1783 equal divisions of the octave (abbreviated 1783edo or 1783ed2), also called 1783-tone equal temperament (1783tet) or 1783 equal temperament (1783et) when viewed under a regular temperament perspective, is the tuning system that divides the octave into 1783 equal parts of about 0.673 ¢ each. Each step represents a frequency ratio of 21/1783, or the 1783rd root of 2.

1783edo is a very strong 5-limit system, with a lower 5-limit relative error than anything until 2513. It is consistent to the 9-odd-limit, but there is a large relative delta for the harmonic 7. Together with decent approximations to 11, 13, 17, and 19, it makes for a good no-7 19-limit tuning.

In the 5-limit the equal temperament tempers out the monzisma, [54 -37 2; egads, [-36 -52 51; gross, [144 -22 -47; and pirate, [-90 -15 49.
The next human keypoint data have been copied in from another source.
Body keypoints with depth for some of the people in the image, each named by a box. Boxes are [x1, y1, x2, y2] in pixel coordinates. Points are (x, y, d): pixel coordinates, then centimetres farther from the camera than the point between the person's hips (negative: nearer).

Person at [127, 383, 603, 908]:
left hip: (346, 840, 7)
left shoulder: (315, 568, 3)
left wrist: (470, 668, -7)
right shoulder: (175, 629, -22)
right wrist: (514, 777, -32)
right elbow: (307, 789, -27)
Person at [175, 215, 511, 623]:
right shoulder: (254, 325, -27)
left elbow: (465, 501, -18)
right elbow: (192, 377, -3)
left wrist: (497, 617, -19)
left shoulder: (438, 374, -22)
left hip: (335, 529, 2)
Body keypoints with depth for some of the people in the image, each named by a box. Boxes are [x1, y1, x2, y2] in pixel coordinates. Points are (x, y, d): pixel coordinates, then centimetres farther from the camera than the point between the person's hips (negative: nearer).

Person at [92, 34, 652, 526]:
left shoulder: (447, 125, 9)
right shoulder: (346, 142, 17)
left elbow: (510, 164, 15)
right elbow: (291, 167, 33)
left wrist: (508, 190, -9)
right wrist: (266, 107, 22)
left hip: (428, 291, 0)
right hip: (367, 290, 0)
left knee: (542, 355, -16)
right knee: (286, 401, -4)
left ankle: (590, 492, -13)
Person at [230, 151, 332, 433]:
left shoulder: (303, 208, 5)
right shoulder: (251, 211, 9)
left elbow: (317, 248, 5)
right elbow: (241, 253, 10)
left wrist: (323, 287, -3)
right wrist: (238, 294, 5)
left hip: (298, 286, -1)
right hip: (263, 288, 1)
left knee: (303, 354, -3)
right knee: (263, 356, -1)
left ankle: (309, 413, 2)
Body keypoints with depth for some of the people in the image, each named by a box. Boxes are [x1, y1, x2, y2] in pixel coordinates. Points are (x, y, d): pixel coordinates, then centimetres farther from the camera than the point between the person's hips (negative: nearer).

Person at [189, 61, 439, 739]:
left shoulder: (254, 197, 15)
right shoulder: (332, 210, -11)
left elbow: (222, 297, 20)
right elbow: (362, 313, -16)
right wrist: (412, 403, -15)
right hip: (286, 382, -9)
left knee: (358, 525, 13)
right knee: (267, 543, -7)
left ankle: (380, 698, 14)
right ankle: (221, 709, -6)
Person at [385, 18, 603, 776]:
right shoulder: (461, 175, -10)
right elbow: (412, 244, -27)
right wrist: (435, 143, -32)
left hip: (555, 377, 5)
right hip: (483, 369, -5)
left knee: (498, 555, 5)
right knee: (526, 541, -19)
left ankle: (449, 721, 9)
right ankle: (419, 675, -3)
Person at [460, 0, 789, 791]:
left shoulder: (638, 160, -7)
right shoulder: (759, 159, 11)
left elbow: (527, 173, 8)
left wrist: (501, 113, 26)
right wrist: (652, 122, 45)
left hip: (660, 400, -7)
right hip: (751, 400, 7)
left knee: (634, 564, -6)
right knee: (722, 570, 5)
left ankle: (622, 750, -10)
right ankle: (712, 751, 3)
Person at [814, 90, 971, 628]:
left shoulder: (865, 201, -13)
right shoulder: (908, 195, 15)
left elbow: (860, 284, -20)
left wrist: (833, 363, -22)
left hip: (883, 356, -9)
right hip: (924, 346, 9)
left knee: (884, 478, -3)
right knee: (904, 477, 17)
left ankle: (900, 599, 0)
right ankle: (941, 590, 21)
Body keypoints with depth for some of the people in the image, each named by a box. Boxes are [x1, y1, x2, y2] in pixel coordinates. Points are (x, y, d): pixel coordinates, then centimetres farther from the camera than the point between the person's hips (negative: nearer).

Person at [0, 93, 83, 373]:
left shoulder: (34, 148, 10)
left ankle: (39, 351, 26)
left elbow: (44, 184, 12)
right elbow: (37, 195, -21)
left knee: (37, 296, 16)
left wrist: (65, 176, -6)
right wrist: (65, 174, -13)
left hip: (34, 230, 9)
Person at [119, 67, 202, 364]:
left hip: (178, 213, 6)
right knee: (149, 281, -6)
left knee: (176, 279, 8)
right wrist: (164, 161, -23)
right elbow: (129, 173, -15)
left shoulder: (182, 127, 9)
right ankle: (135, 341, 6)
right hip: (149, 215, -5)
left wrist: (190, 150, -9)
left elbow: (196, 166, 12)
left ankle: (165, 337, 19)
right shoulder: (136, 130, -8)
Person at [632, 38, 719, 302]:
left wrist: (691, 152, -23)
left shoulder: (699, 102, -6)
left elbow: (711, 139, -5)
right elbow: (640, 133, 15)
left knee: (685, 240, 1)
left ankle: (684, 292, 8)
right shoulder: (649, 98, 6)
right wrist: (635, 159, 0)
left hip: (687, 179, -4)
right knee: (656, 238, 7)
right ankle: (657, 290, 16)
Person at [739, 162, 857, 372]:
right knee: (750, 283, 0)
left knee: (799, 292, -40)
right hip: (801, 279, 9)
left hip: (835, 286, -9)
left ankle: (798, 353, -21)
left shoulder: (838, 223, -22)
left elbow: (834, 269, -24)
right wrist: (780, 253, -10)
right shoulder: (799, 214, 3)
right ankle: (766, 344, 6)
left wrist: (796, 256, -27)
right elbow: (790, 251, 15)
Using the patent val, it tempers out 2460375/2458624 in the 7-limit; 3025/3024 and 180224/180075 in the 11-limit; 1716/1715 and 4096/4095 in the 13-limit. The alternative 1783d val tempers out 4375/4374 in the 7-limit; 41503/41472 and 160083/160000 in the 11-limit; 10648/10647 in the 13-limit.

Prime harmonics

Approximation of prime harmonics in 1783edo
Harmonic 2 3 5 7 11 13 17 19 23 29 31
Error Absolute (¢) +0.0000 +0.0080 +0.0015 +0.3272 -0.1121 +0.0781 +0.0362 -0.0369 +0.3291 +0.1480 -0.2235
Relative (%) +0.0 +1.2 +0.2 +48.6 -16.7 +11.6 +5.4 -5.5 +48.9 +22.0 -33.2
Steps
(reduced)
1783
(0)
2826
(1043)
4140
(574)
5006
(1440)
6168
(819)
6598
(1249)
7288
(156)
7574
(442)
8066
(934)
8662
(1530)
8833
(1701)

Subsets and supersets

1783edo is the 276th prime edo. 3566edo, which doubles it, provides a good correction to the approximation of harmonic 7.